▶ [WHAT NEEDS TO BE DONE]
Whenever "evenodd" occurs in a line of the material, list that line.

****

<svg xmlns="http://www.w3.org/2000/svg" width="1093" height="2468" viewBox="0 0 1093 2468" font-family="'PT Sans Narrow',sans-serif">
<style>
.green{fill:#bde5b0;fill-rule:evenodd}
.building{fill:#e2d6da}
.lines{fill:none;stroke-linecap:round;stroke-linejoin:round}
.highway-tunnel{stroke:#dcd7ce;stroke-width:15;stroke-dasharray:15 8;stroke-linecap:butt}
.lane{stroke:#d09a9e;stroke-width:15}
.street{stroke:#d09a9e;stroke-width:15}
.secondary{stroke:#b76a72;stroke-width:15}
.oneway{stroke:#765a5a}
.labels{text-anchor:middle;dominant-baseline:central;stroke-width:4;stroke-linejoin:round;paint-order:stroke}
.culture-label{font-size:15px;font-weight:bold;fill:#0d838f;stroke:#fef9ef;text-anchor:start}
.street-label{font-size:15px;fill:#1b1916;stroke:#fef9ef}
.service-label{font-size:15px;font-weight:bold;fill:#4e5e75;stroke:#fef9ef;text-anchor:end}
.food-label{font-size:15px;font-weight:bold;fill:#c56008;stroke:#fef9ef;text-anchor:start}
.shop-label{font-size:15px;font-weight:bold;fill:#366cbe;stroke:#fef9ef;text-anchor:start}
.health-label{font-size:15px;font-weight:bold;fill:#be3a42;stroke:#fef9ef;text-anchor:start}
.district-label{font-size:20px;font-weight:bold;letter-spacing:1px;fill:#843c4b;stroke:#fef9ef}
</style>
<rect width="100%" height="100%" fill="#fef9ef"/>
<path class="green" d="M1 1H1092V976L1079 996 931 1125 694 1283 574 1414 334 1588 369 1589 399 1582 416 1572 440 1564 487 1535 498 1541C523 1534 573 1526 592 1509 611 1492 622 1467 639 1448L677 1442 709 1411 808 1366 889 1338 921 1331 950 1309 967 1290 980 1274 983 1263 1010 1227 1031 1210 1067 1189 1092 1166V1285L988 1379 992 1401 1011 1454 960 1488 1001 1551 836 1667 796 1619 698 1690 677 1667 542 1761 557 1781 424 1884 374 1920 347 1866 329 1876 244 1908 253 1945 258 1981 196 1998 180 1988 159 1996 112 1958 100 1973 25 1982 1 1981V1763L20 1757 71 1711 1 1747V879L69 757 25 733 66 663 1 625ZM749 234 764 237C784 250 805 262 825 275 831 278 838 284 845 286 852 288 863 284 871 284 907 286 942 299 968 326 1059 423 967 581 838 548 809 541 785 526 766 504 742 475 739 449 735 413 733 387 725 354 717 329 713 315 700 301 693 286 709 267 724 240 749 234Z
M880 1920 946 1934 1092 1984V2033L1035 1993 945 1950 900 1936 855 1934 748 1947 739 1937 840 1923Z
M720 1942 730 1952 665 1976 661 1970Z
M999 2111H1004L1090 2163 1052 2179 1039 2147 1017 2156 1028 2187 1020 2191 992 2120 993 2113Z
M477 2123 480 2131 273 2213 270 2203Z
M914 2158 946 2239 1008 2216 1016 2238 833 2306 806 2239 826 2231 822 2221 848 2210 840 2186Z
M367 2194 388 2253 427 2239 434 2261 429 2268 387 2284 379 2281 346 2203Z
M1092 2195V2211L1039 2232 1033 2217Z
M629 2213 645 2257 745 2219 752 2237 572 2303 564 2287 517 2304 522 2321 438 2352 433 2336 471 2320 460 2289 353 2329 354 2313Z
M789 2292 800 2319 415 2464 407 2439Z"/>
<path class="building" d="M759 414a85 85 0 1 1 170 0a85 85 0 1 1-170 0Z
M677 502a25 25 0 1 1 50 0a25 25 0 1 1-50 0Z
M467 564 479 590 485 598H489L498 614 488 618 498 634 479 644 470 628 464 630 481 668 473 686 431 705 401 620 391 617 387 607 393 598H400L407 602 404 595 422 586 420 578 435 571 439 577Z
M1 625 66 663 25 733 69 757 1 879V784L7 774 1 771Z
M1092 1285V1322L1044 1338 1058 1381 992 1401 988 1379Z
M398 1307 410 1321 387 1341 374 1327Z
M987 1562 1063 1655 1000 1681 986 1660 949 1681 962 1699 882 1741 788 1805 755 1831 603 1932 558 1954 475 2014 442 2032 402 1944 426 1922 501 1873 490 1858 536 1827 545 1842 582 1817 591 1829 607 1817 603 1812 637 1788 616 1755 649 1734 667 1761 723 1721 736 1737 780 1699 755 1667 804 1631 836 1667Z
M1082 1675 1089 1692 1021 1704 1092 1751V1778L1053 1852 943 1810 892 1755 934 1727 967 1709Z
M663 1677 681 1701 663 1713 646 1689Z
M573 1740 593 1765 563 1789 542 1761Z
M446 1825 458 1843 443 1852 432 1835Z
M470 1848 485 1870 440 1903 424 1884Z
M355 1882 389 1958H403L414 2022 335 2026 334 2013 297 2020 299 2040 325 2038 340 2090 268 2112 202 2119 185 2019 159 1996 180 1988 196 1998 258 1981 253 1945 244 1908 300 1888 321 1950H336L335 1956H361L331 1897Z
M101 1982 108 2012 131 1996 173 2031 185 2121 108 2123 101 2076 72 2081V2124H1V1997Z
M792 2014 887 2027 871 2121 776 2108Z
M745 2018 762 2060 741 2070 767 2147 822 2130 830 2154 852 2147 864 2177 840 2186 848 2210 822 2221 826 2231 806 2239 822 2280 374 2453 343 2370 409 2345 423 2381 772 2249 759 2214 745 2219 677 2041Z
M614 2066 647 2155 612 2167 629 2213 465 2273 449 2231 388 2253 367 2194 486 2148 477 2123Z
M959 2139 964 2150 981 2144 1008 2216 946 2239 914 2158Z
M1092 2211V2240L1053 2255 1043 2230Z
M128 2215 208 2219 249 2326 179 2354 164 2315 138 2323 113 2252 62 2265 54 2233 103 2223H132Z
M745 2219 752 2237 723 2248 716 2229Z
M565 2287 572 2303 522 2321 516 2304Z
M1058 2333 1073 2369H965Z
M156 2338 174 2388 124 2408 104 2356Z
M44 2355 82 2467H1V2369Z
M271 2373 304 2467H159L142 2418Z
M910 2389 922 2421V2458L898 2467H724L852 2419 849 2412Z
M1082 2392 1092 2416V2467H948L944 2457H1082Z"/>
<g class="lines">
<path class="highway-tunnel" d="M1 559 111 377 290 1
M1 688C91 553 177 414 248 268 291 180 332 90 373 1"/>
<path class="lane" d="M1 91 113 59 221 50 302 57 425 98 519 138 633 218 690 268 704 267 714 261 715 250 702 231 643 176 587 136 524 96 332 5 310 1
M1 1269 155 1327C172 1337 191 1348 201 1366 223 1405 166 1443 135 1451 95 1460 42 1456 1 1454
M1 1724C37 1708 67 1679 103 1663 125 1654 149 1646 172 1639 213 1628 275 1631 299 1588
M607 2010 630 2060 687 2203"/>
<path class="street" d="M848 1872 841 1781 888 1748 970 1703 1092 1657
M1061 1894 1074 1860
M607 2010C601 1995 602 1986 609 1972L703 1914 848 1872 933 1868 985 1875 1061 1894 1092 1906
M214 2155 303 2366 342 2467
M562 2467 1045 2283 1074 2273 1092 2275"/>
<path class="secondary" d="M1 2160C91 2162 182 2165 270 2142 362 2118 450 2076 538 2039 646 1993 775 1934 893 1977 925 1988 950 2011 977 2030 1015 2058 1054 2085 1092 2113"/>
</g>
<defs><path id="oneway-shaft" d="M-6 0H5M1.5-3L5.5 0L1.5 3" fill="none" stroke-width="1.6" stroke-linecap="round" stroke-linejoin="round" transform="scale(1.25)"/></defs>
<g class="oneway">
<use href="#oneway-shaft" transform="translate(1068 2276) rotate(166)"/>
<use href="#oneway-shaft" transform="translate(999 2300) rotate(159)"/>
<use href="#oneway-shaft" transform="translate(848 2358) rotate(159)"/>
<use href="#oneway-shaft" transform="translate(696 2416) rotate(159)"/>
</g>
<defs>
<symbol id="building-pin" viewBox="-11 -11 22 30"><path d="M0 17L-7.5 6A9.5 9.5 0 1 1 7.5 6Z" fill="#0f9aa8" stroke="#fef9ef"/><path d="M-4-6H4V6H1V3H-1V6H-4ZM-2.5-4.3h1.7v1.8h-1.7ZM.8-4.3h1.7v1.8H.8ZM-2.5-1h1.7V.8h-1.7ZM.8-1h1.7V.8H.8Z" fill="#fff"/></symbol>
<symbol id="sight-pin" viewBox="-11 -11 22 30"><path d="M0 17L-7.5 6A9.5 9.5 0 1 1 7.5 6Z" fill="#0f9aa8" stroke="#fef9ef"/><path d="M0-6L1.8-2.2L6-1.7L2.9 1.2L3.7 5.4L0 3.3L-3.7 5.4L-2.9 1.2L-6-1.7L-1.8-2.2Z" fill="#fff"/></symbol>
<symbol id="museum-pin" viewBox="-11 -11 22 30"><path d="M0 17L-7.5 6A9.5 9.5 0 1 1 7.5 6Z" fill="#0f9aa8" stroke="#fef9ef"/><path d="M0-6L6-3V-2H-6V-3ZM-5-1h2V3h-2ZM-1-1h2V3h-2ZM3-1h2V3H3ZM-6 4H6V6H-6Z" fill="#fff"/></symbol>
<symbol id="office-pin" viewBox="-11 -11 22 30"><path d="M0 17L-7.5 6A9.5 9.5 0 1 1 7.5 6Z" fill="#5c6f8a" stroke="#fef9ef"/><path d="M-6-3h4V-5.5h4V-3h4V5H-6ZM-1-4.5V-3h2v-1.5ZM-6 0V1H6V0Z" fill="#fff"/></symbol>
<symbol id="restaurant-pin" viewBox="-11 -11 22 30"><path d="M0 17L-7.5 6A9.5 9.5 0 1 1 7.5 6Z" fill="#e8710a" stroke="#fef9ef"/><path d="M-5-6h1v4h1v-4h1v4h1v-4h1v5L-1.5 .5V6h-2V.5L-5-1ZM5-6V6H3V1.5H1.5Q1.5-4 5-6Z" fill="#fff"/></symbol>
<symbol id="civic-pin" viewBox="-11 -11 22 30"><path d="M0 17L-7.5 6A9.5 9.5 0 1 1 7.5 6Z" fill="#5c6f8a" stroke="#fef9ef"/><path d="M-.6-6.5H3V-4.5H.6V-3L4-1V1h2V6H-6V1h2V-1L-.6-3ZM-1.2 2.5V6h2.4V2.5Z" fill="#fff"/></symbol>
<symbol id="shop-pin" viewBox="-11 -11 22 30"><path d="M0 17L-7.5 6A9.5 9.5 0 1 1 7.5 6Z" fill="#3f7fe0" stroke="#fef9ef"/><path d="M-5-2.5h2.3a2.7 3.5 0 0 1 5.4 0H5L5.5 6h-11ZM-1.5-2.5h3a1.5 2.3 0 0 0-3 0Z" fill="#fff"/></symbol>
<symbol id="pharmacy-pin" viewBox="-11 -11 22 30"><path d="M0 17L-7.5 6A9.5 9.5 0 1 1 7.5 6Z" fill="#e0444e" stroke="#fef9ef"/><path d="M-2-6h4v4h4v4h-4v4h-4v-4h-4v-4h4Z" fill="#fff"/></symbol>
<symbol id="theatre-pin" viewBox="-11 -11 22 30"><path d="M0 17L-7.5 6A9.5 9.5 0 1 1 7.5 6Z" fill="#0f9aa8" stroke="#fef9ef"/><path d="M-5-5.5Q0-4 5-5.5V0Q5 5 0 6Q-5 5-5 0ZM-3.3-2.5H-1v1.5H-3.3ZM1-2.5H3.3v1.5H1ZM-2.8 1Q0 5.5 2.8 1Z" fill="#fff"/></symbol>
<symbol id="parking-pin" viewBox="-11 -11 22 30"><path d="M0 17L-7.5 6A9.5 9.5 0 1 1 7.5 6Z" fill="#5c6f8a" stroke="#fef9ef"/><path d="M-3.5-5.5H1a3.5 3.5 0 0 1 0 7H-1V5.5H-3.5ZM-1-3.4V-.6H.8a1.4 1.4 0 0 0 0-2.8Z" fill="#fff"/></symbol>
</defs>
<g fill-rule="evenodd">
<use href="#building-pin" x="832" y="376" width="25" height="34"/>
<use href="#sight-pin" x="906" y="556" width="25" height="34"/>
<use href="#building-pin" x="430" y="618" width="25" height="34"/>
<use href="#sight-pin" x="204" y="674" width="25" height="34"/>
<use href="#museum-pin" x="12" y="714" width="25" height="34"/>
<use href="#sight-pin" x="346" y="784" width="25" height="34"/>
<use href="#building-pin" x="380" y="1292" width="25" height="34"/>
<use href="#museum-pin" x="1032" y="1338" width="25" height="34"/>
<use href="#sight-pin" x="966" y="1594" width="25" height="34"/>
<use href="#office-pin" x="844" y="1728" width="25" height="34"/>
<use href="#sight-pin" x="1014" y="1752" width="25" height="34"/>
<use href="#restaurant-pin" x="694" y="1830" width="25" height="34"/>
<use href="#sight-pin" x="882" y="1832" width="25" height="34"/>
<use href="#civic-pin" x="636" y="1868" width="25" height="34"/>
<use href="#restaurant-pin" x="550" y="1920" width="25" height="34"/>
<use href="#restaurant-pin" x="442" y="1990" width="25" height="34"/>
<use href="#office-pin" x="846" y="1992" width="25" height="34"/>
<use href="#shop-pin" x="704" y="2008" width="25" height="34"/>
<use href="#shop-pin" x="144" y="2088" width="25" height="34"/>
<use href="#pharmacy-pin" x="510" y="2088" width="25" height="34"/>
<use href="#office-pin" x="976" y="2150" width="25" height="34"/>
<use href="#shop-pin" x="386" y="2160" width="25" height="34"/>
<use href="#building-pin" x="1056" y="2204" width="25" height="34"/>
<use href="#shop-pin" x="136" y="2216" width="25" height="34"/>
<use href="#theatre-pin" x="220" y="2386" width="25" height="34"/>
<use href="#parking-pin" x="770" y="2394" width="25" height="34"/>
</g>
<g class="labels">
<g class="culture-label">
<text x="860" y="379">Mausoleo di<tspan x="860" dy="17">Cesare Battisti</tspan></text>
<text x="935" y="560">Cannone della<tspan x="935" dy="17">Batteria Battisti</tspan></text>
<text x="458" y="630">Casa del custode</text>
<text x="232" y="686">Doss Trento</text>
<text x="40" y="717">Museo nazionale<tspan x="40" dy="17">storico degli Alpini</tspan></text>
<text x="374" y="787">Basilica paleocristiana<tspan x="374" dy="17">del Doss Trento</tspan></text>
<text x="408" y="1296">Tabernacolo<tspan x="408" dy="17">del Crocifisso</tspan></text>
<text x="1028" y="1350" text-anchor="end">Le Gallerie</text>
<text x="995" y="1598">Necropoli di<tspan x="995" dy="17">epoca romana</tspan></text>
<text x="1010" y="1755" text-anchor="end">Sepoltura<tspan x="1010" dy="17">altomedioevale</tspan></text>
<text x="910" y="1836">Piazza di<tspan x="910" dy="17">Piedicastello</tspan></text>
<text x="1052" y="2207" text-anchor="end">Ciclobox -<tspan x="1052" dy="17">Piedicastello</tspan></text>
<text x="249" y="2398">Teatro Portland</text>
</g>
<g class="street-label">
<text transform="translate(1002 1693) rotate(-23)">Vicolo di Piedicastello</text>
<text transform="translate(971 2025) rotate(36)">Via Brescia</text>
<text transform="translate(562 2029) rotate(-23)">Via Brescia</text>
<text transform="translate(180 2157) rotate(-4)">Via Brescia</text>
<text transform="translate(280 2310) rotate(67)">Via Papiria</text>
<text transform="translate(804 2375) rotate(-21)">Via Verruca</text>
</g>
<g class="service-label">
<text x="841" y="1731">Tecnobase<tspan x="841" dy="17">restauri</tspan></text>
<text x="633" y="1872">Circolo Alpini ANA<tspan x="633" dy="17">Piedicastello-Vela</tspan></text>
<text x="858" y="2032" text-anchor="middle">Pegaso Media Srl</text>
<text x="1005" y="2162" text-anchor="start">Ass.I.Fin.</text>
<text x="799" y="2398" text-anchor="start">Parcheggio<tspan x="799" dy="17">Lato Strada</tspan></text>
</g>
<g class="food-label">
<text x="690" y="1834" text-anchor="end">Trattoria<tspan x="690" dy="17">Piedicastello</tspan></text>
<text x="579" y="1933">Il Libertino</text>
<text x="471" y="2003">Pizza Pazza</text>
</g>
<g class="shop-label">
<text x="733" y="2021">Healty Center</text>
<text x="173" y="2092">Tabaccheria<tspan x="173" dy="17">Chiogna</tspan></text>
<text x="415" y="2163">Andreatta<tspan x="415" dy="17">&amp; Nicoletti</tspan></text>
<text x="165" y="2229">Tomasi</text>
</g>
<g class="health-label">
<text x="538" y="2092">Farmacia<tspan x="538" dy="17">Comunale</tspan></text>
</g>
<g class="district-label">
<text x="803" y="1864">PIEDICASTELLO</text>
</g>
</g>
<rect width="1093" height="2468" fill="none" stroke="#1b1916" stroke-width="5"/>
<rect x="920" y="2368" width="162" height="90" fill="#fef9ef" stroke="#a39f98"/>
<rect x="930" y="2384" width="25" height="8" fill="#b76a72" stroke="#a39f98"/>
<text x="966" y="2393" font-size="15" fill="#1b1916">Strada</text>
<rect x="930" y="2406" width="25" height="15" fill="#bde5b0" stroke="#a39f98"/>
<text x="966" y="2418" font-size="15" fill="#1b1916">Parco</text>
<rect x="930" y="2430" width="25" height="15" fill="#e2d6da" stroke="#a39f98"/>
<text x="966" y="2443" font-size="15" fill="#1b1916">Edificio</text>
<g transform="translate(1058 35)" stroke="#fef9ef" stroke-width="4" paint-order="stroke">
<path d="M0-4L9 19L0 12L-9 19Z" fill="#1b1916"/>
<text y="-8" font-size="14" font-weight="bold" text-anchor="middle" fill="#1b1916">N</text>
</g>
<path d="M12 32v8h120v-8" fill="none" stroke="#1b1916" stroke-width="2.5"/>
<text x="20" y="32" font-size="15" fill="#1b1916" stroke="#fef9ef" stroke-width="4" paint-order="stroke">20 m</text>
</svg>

****

▶ [TASK RESULT]
.green{fill:#bde5b0;fill-rule:evenodd}
<g fill-rule="evenodd">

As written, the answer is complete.